- Location of Bass Lake in Starke County, Indiana.
- Coordinates: 41°14′40″N 86°34′50″W﻿ / ﻿41.24444°N 86.58056°W
- Country: United States
- State: Indiana
- County: Starke
- Township: California, North Bend

Area
- • Total: 11.28 sq mi (29.21 km^{2})
- • Land: 9.09 sq mi (23.54 km^{2})
- • Water: 2.19 sq mi (5.67 km^{2})
- Elevation: 712 ft (217 m)

Population (2020)
- • Total: 1,384
- • Density: 152.3/sq mi (58.79/km^{2})
- Time zone: UTC-6 (Central (CST))
- • Summer (DST): UTC-5 (CDT)
- ZIP code: 46534
- Area code: 574
- FIPS code: 18-03610
- GNIS feature ID: 2393329

= Bass Lake, Indiana =

Bass Lake is a census-designated place (CDP) in California and North Bend Townships, Starke County, in the U.S. state of Indiana. As of the 2020 census, Bass Lake had a population of 1,384.
==History==
The community was named after the nearby lake (Bass Lake) which was populated with a large number of black bass. It was formerly called Cedar Lake.

Author Lew Wallace spent significant time at Bass Lake, where he wrote portions of Ben-Hur: A Tale of the Christ (1880).

A post office was established at Bass Lake in 1892, and remained in operation until it was discontinued in 1948.

==Geography==
The adjacent lake is distinct in that it sits atop a gentle hill, with its drainage basin sloping away from its shores.

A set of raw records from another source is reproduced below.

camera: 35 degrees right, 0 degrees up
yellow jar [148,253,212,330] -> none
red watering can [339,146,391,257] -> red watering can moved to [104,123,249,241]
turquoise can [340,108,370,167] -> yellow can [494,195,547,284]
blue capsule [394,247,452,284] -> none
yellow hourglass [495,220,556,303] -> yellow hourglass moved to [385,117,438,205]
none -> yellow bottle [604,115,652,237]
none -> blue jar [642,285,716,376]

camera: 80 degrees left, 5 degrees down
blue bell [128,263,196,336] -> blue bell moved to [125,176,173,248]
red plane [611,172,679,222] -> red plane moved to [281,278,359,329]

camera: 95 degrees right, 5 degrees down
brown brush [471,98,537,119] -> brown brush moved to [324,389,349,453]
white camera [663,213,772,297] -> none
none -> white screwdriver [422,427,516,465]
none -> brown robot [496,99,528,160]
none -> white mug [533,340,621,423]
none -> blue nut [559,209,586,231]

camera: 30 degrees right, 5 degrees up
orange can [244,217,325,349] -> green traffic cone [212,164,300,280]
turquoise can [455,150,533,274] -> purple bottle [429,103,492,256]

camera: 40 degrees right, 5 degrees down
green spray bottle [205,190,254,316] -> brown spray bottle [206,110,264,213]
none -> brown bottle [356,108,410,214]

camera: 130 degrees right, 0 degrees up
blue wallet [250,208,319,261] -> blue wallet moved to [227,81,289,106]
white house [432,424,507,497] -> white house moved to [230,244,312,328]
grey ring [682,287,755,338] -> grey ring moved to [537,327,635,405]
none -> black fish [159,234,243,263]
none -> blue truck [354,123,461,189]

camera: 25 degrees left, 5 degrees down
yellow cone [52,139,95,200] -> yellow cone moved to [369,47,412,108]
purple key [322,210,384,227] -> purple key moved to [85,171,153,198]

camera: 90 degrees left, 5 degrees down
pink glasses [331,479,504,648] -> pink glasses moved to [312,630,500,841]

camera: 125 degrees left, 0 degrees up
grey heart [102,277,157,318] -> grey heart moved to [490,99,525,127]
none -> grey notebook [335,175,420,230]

According to the United States Census Bureau, the CDP has a total area of 11.3 sqmi, of which 9.1 sqmi is land and 2.1 sqmi (18.95%) is water.

==Demographics==

Historical population
| Census | Pop. | Note | %± |
| 2000 | 1,278 |  | — |
| 2010 | 1,195 |  | −6.5% |
| 2020 | 1,384 |  | 15.8% |
| 2024 (est.) | 983 | Decrease | −29.0% |
U.S. Decennial Census

===2020 census===
As of the 2020 census, Bass Lake had a population of 1,384. The median age was 48.8 years. 18.5% of residents were under the age of 18 and 25.3% of residents were 65 years of age or older. For every 100 females there were 83.8 males, and for every 100 females age 18 and over there were 85.2 males age 18 and over.

0.0% of residents lived in urban areas, while 100.0% lived in rural areas.

There were 627 households in Bass Lake, of which 18.8% had children under the age of 18 living in them. Of all households, 48.2% were married-couple households, 19.5% were households with a male householder and no spouse or partner present, and 27.1% were households with a female householder and no spouse or partner present. About 32.3% of all households were made up of individuals and 19.0% had someone living alone who was 65 years of age or older.

There were 1,361 housing units, of which 53.9% were vacant. The homeowner vacancy rate was 2.7% and the rental vacancy rate was 12.5%.

Racial composition as of the 2020 census
| Race | Number | Percent |
|---|---|---|
| White | 1,310 | 94.7% |
| Black or African American | 1 | 0.1% |
| American Indian and Alaska Native | 4 | 0.3% |
| Asian | 0 | 0.0% |
| Native Hawaiian and Other Pacific Islander | 0 | 0.0% |
| Some other race | 15 | 1.1% |
| Two or more races | 54 | 3.9% |
| Hispanic or Latino (of any race) | 62 | 4.5% |

===2000 census===
As of the 2000 census, there were 1,249 people, 534 households, and 365 families residing in the CDP. The population density was 136.5 PD/sqmi. There were 1,193 housing units at an average density of 130.4 /sqmi. The racial makeup of the CDP was 98.40% White, 0.08% Native American, 0.24% Asian, 0.48% from other races, and 0.80% from two or more races. Hispanic or Latino of any race were 1.12% of the population.

There were 534 households, out of which 23.4% had children under the age of 18 living with them, 56.4% were married couples living together, 9.4% had a female householder with no husband present, and 31.5% were non-families. 27.7% of all households were made up of individuals, and 12.0% had someone living alone who was 65 years of age or older. The average household size was 2.34 and the average family size was 2.85.

In the CDP, the population was spread out, with 20.6% under the age of 18, 7.3% from 18 to 24, 24.7% from 25 to 44, 27.6% from 45 to 64, and 19.9% who were 65 years of age or older. The median age was 43 years. For every 100 females, there were 88.7 males. For every 100 females age 18 and over, there were 88.2 males.

The median income for a household in the CDP was $42,440, and the median income for a family was $47,361. Males had a median income of $37,159 versus $19,318 for females. The per capita income for the CDP was $19,407. About 10.6% of families and 14.7% of the population were below the poverty line, including 35.4% of those under age 18 and 5.5% of those age 65 or over.